Retraites : la prochaine réforme est bien partie
Par Alain Madelin le samedi 8 janvier 2011, 22:04 - Article - Lien permanent
L’objectif est atteint, la réforme est votée et promulguée.
Mais loin du tumulte de la bataille, un nouveau rendez-vous a été discrètement fixé : un amendement du Sénat prévoit pour 2013 une « réflexion nationale » sur « les conditions de mise en place d'un régime universel par points ou en comptes notionnels ».
Ce rendez-vous s’annonce plus apaisé. Car paradoxalement, derrière l’opposition frontale des syndicats et de la gauche, des avancées ont eu lieu, des propositions intéressantes ont vu le jour.

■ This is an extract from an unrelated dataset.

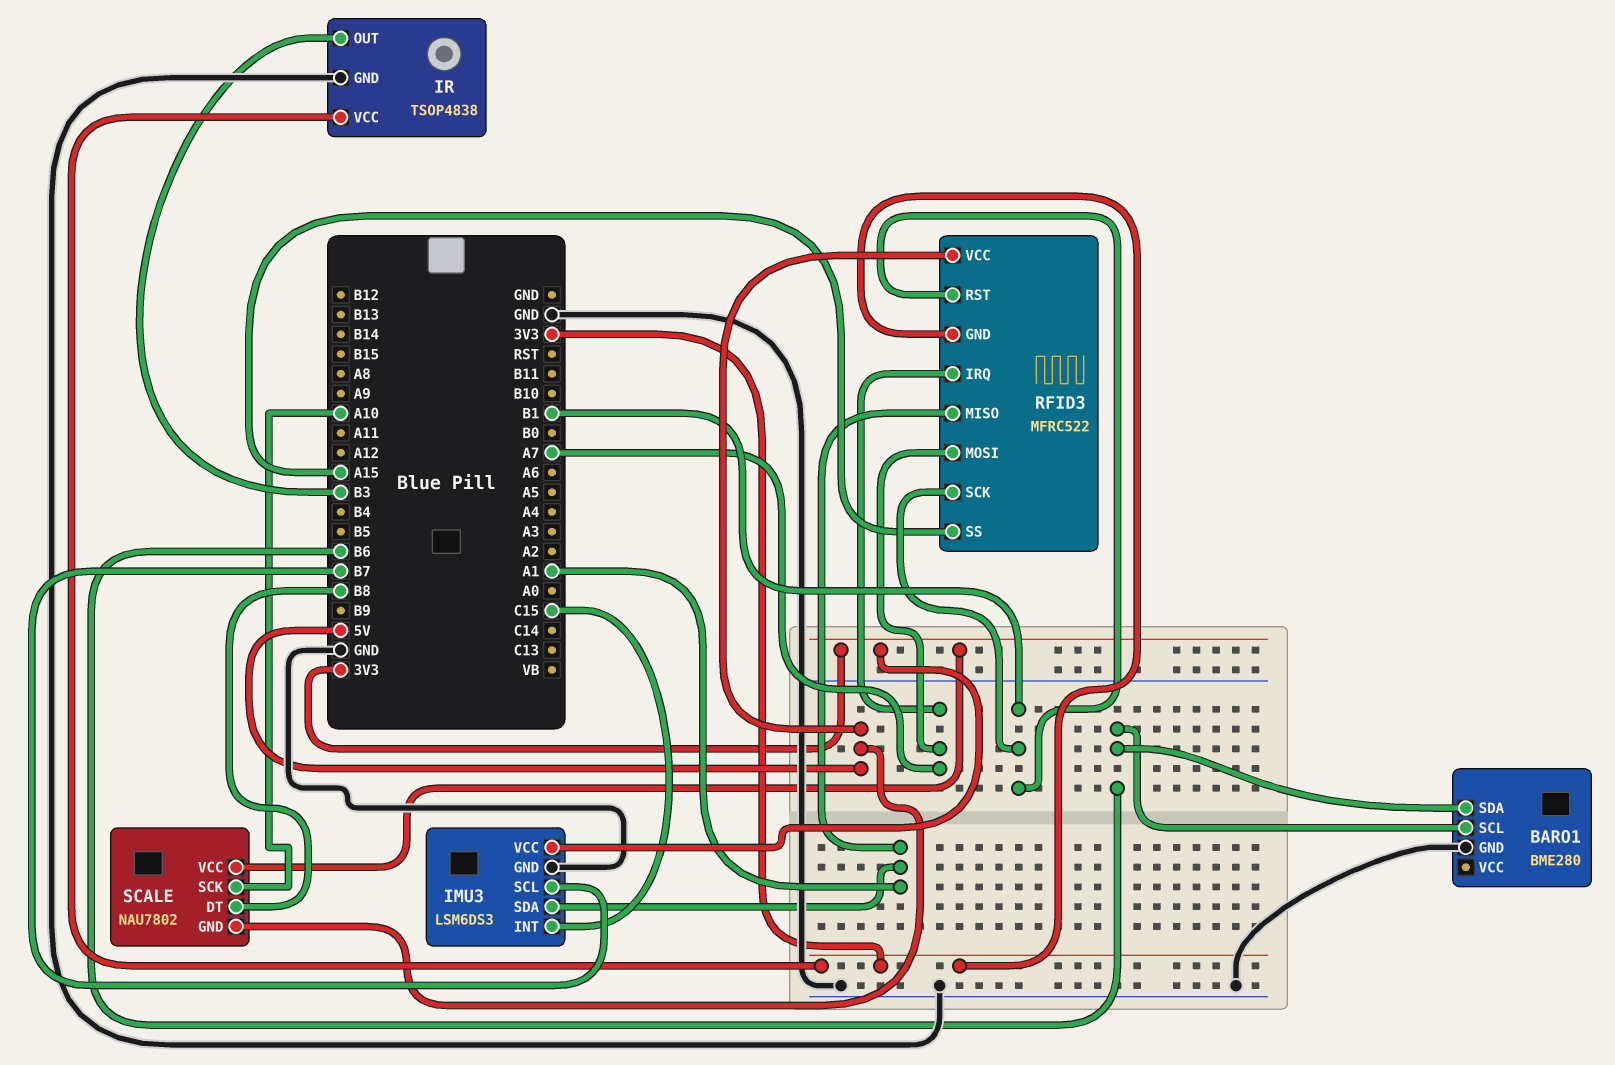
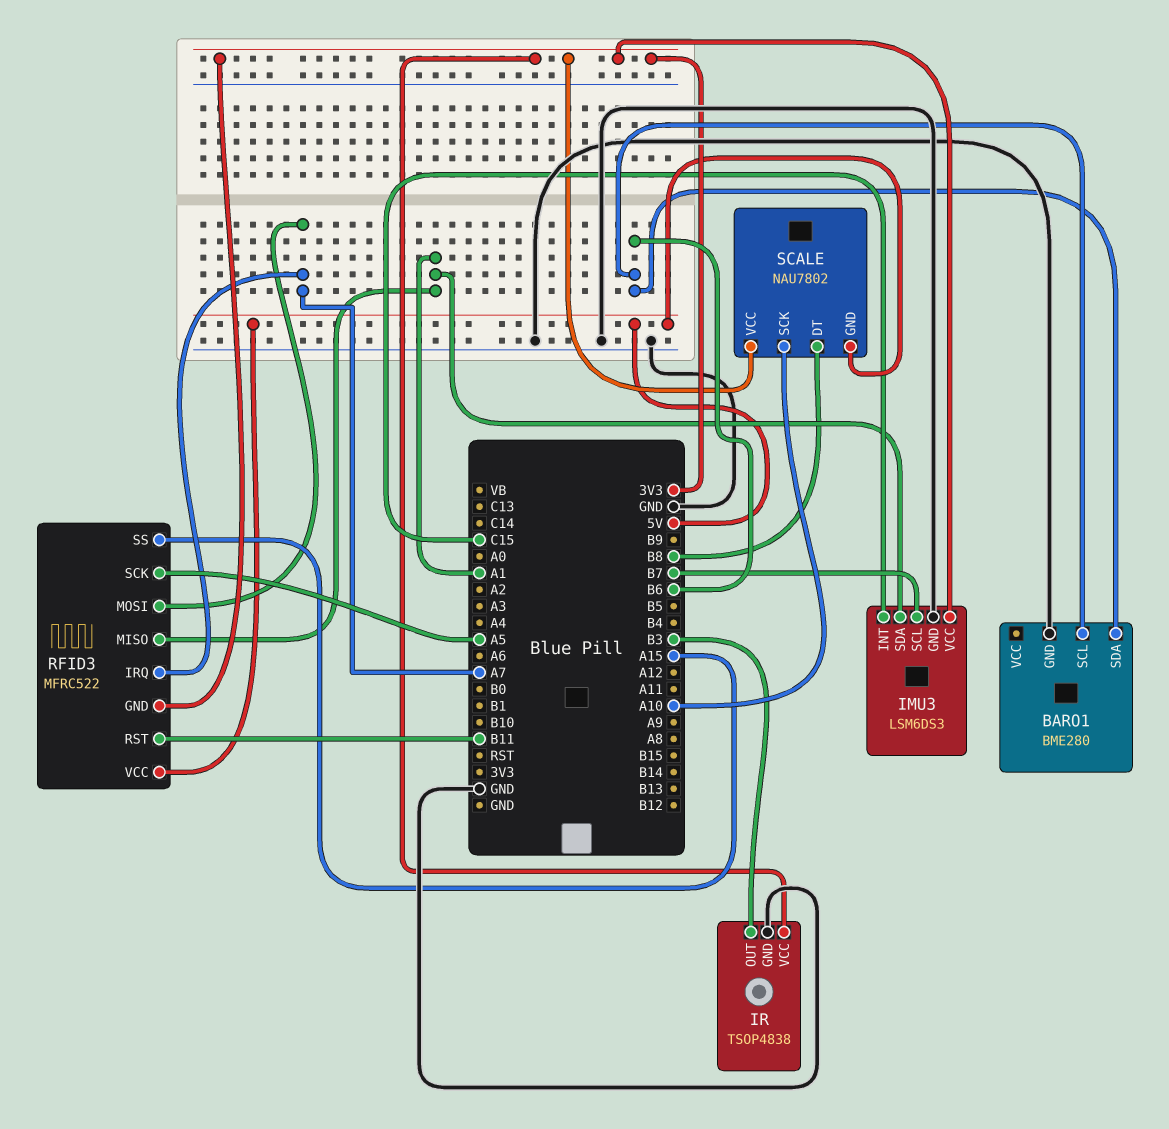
RFID3 pin RST: B1 -> B11
RFID3 pin SCK: B1 -> A5

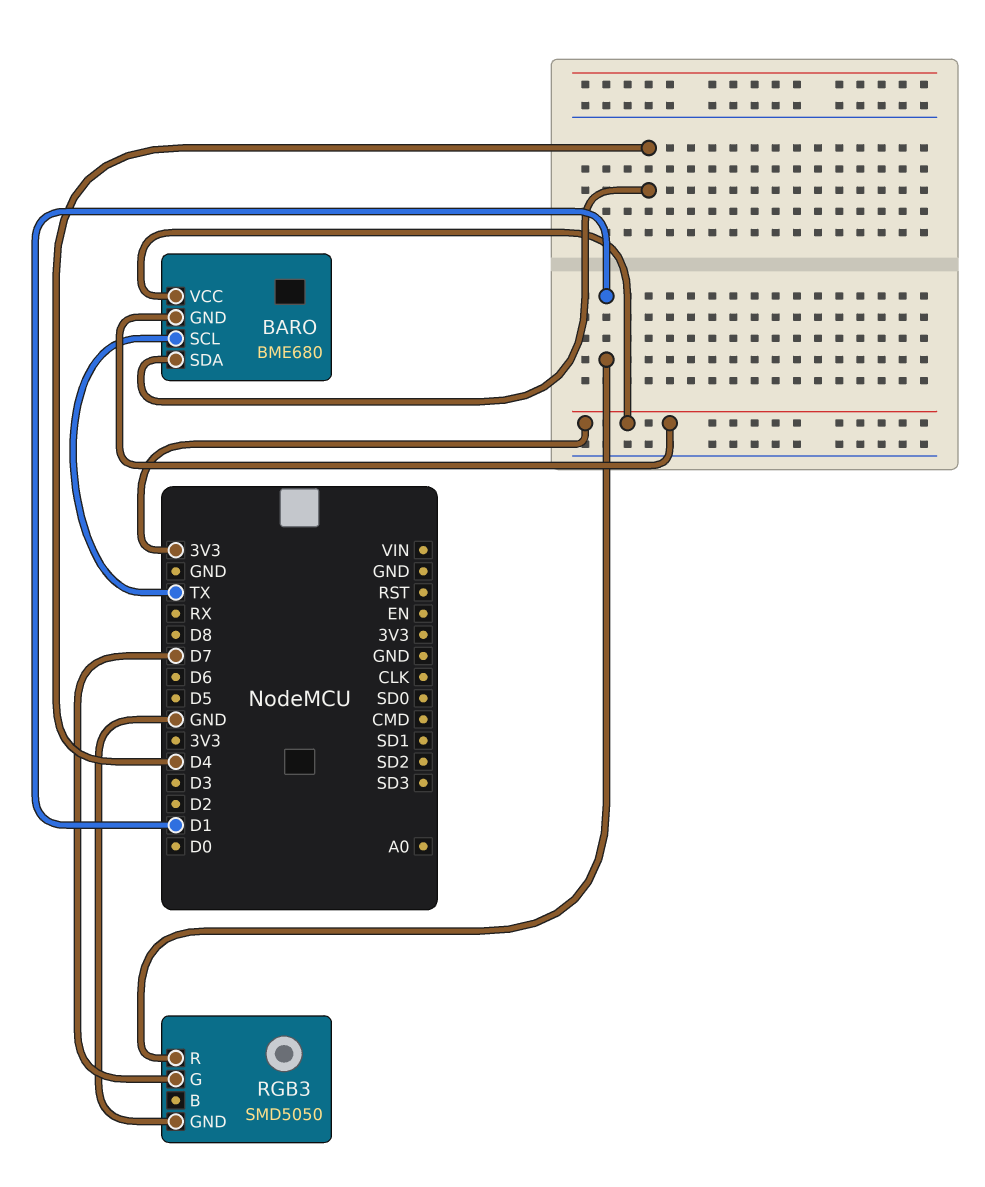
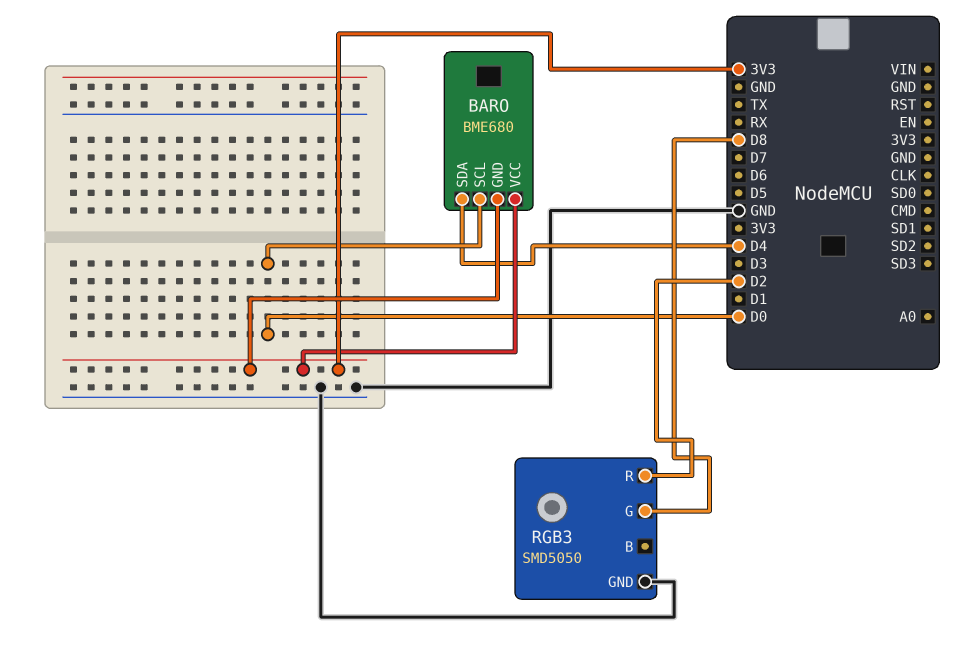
BARO pin SCL: TX -> D0
RGB3 pin G: D7 -> D8
RGB3 pin R: D1 -> D2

Parmi elles, l'une revient comme un refrain : la volonté d'instaurer, précisément, un régime par points
Cette réforme était cependant nécessaire. Même si elle n’était inscrite au programme du Président de la République, dans une Europe criblée de dettes, un geste fort s'imposait pour montrer la détermination de la France à réduire ses déficits sociaux. La solution retenue pour faire face à cette urgence, à savoir le relèvement de l’âge de la retraite, est en ligne avec les réformes engagées par beaucoup d’autres pays européens. Reste qu’elle n’est pas sans problèmes.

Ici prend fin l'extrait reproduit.